Exercise prompt » Copy each line, word for word, from the one with "30: (68, 314, 4.83)" through the final line of the listing, but skip the pictures.

Provided information »

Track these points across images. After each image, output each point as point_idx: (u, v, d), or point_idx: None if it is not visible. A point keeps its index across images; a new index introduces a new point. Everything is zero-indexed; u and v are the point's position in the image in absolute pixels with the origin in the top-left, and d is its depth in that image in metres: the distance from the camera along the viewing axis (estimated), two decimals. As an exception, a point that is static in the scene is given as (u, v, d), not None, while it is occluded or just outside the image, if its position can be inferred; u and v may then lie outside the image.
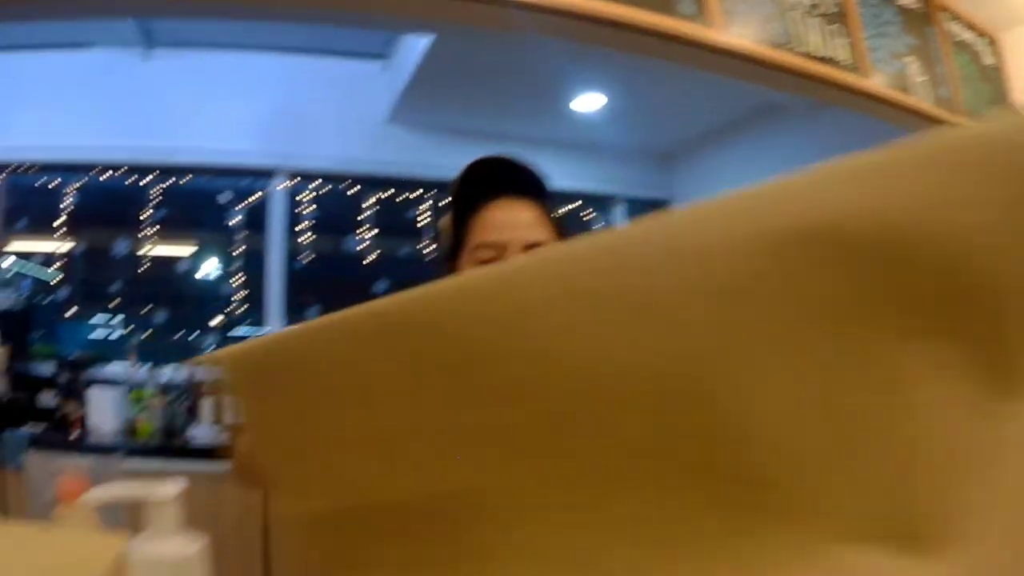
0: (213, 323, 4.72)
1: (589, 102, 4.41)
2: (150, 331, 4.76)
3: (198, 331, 4.86)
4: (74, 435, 4.03)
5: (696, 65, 2.62)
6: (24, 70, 4.65)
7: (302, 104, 4.74)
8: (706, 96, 4.16)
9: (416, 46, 3.98)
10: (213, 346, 4.69)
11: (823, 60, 2.62)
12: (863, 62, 2.81)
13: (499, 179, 1.28)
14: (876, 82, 2.91)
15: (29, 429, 3.99)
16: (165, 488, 0.53)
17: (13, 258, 4.81)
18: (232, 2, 2.26)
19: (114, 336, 4.74)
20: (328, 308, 0.73)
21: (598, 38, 2.20)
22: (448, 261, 1.30)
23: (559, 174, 4.94)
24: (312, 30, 4.44)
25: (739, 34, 2.41)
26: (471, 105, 4.52)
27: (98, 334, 4.79)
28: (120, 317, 4.75)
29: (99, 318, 4.81)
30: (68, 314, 4.83)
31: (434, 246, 4.71)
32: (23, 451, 3.86)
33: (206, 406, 4.16)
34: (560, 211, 1.31)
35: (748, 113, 4.42)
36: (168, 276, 4.84)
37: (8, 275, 4.82)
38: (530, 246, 1.20)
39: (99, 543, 0.56)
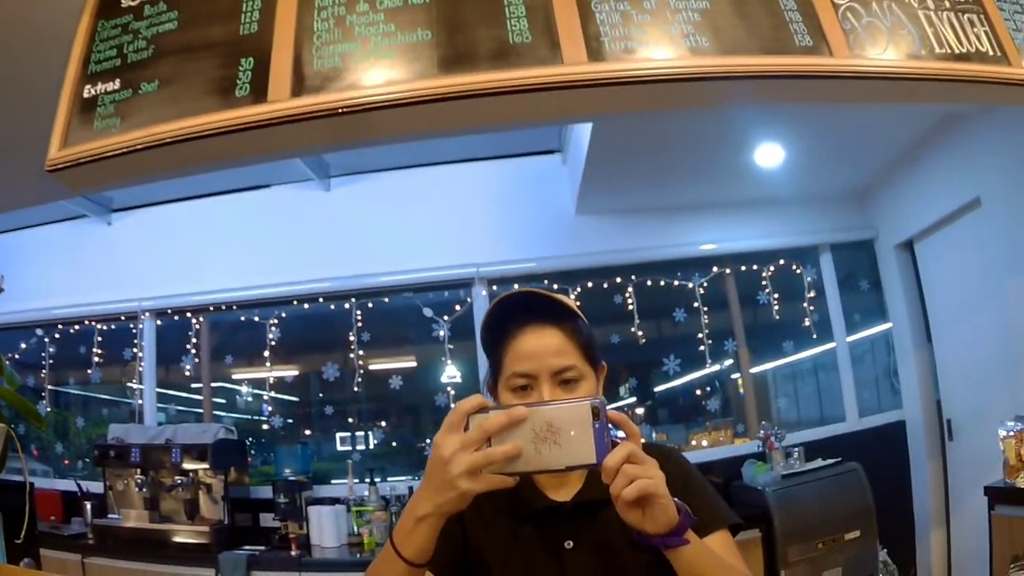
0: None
1: (768, 156, 4.17)
2: (370, 446, 4.79)
3: (423, 441, 4.83)
4: (295, 553, 3.98)
5: (830, 99, 2.40)
6: (211, 215, 5.01)
7: (489, 210, 4.80)
8: (883, 120, 3.92)
9: (584, 135, 3.90)
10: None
11: (963, 57, 2.21)
12: (1009, 49, 2.36)
13: (523, 310, 1.32)
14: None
15: (248, 550, 3.98)
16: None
17: (243, 388, 5.03)
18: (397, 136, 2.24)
19: (333, 454, 4.77)
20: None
21: (715, 98, 2.03)
22: (491, 387, 1.37)
23: (753, 234, 4.76)
24: (484, 138, 4.47)
25: (867, 53, 2.11)
26: (650, 181, 4.37)
27: (317, 454, 4.83)
28: (338, 435, 4.80)
29: (316, 438, 4.88)
30: (284, 437, 4.91)
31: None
32: (240, 571, 3.83)
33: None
34: (587, 331, 1.36)
35: (932, 127, 4.04)
36: (382, 392, 4.82)
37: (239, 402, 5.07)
38: (558, 372, 1.27)
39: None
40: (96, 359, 5.12)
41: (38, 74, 2.02)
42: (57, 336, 5.23)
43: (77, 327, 5.18)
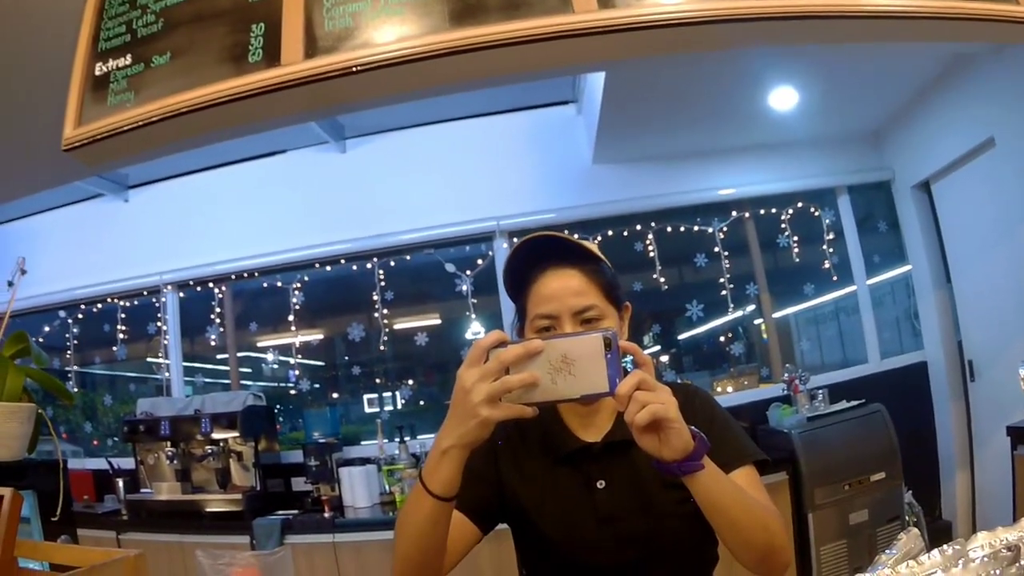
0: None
1: (782, 99, 4.14)
2: (398, 405, 4.83)
3: (451, 397, 4.78)
4: (328, 515, 4.03)
5: (838, 39, 2.36)
6: (227, 184, 5.02)
7: (507, 163, 4.79)
8: (896, 61, 3.89)
9: (598, 83, 3.89)
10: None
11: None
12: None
13: (543, 254, 1.36)
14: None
15: (282, 515, 4.04)
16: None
17: (269, 355, 5.08)
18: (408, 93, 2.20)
19: (361, 416, 4.81)
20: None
21: (725, 40, 1.98)
22: (519, 332, 1.42)
23: (771, 177, 4.68)
24: (497, 91, 4.44)
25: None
26: (666, 128, 4.35)
27: (345, 416, 4.88)
28: (366, 396, 4.84)
29: (344, 400, 4.92)
30: (312, 401, 4.97)
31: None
32: (275, 536, 3.87)
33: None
34: (609, 272, 1.40)
35: (944, 67, 4.01)
36: (408, 350, 4.85)
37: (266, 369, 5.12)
38: (579, 312, 1.31)
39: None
40: (121, 336, 5.16)
41: (47, 57, 2.03)
42: (80, 316, 5.27)
43: (100, 305, 5.22)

Output of the task »
30: (68, 314, 4.83)
31: (434, 246, 4.71)
32: (23, 451, 3.86)
33: (206, 406, 4.16)
34: (560, 211, 1.31)
35: (748, 113, 4.42)
36: (168, 276, 4.84)
37: (8, 275, 4.82)
38: (530, 246, 1.20)
39: (99, 543, 0.56)
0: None
1: (768, 156, 4.17)
2: (370, 446, 4.79)
3: (423, 441, 4.83)
4: (295, 553, 3.98)
5: (830, 99, 2.40)
6: (211, 215, 5.01)
7: (489, 210, 4.80)
8: (883, 120, 3.92)
9: (584, 135, 3.90)
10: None
11: (963, 57, 2.21)
12: (1009, 49, 2.36)
13: (523, 310, 1.32)
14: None
15: (248, 550, 3.98)
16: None
17: (243, 388, 5.03)
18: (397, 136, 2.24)
19: (333, 454, 4.77)
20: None
21: (715, 98, 2.03)
22: (491, 387, 1.37)
23: (753, 234, 4.76)
24: (484, 138, 4.47)
25: (867, 53, 2.11)
26: (650, 181, 4.37)
27: (317, 454, 4.83)
28: (338, 435, 4.80)
29: (316, 438, 4.88)
30: (284, 437, 4.91)
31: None
32: (240, 571, 3.83)
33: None
34: (587, 331, 1.36)
35: (932, 127, 4.04)
36: (382, 392, 4.82)
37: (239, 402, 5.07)
38: (558, 372, 1.27)
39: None
40: (96, 359, 5.12)
41: (38, 74, 2.02)
42: (57, 336, 5.23)
43: (77, 327, 5.18)
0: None
1: (782, 99, 4.14)
2: (398, 405, 4.83)
3: (451, 397, 4.78)
4: (328, 515, 4.03)
5: (838, 39, 2.36)
6: (227, 184, 5.02)
7: (507, 163, 4.79)
8: (896, 61, 3.89)
9: (598, 83, 3.89)
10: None
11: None
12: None
13: (543, 254, 1.36)
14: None
15: (282, 515, 4.04)
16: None
17: (269, 355, 5.08)
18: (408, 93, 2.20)
19: (361, 416, 4.81)
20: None
21: (725, 40, 1.98)
22: (519, 332, 1.42)
23: (771, 177, 4.68)
24: (497, 91, 4.44)
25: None
26: (666, 128, 4.35)
27: (345, 416, 4.88)
28: (366, 396, 4.84)
29: (344, 400, 4.92)
30: (312, 401, 4.97)
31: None
32: (275, 536, 3.87)
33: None
34: (609, 272, 1.40)
35: (944, 67, 4.01)
36: (408, 350, 4.85)
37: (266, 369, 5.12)
38: (579, 312, 1.31)
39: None
40: (121, 336, 5.16)
41: (47, 57, 2.03)
42: (80, 316, 5.27)
43: (100, 305, 5.22)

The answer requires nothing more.